What is actually important is not the date of peak global-oil production, but the decades of decline that follow...
And thus the problem...
We often become too fixated on the present moments, usually in conflict-laden situations when it becomes easier to discount fears, threats, or promised consequences if the present moment offers no indications that those warnings carry any weight.
An oversupply at the beginning of the year and historically low prices at the pump seemed to give lie to the notion that we had reached a peak in oil production. The refutation gained even more credibility when the substantial production surge in recent years courtesy of hydraulic fracturing [fracking] released millions of barrels of tight oil from shale formations across the country.
But reality doesn't help validate carefully manicured spin.
The fact is that the assertion was true. The "production records" were massaged by lumping into the fossil-fuel-supply totals other resources of inferior quality and distinct from conventional crude oil. The impression was fortified by the failure to point out that critical distinction to the public. Voila! Peak oil is dead, except for the factual part....
So while the pseudo-truthful distractions--the Yes It Has-No It Hasn't debates and ink barrels full of qualifiers ["if"; "potential"; "could possibly" and assorted other literary ploys]--about supply both present and future continue unabated, the underlying issue remains unchanged.
We are dealing with a finite resource whose promised substitutes do not provide the same benefits at the same prices and in the same amounts with the same relative ease of extraction. That finite resource depletes a bit more every day [while duly noting that "running out" has been an argument raised solely by deniers lacking any other credible refutation], and the most basic of basic math tells us that its near-miraculous qualities--and the adaptations and uses developed by the creative genius of leaders in science and industry--are not promised to us for too many more years.

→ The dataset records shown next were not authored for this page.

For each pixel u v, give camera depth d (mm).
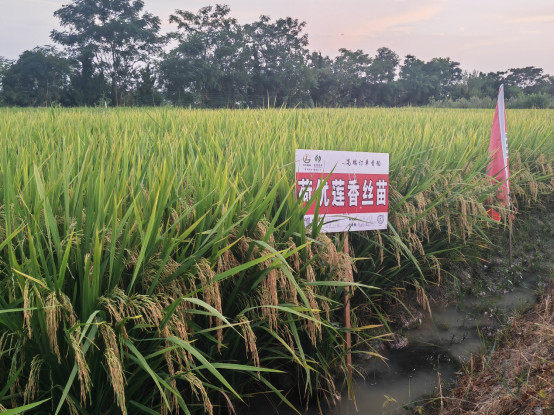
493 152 7035
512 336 4891
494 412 3510
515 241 7887
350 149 5914
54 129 7383
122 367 2775
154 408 3221
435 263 5852
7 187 2961
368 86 98875
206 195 3525
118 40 65875
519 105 51625
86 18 68500
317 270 4145
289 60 73125
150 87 59125
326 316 4004
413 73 115812
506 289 6520
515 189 8062
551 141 10023
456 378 4340
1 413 2314
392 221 5203
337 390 4102
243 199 3895
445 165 6188
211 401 3551
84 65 64375
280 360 4141
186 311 2977
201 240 3416
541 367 3852
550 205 9578
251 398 3885
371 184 4535
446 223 5852
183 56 63375
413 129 9625
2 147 4398
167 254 2932
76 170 4125
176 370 3230
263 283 3391
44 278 2707
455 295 6164
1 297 2703
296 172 4012
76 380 2836
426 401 3945
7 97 57562
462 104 53375
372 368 4535
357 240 5285
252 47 71438
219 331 3104
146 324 2791
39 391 2754
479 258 6602
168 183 3543
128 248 3115
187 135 6066
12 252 2547
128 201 3676
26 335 2695
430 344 5027
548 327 4559
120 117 10406
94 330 2531
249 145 5262
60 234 3205
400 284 5820
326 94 88062
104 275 3029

How many years is irrelevant to the more important consideration about adaptation to the changes a depleting finite resource demands. Given how utterly dependent society is on those marvelous features and in countless ways, the slide down the hill past peak means that full and unquestioned reliance on that very resource will give way to the reality of not having as much tomorrow as today.
What sacrifices will be made?
Who will make those decisions?
Who will be impacted?
How will the impacts take shape?
What related consequences will follow?
How will that gradual decline [at whatever rate] be managed?
What plans are in process now to ease us all into that transition? [Hint: not many.]
How will plans be developed?
What research will be required?
How long will this all take?
A thousand other questions can be added to this list. Each and all of them make it painfully obvious that we have some major challenges looming, and resolution will not be easy nor quick. It also won't be free.
Do we continue to ignore it? Do we continue to give prominence to those voices casting doubt on the simplest of realities because they have specific interests to preserve and protect, even if at the expense of the public? The Abundance-Forever story-line is certainly much more pleasing and far-less worrisome to all of us [peak oil proponents included]. But there's that reality thing to contend with....
There's nothing obviously pleasant about what lies ahead given the scope of oil's importance in every segment of modern living and how the impact of less and less thereafter will play itself out. But we can be sure that continuing to postpone the process of transitioning away from that near-total dependence promises a lot of unnecessary and unjustified consequences.
When this begins doesn't matter. We will not have given the process enough attention, time, and effort to manage a seamless adaptation. How much less are we willing to continue doing, and at what cost?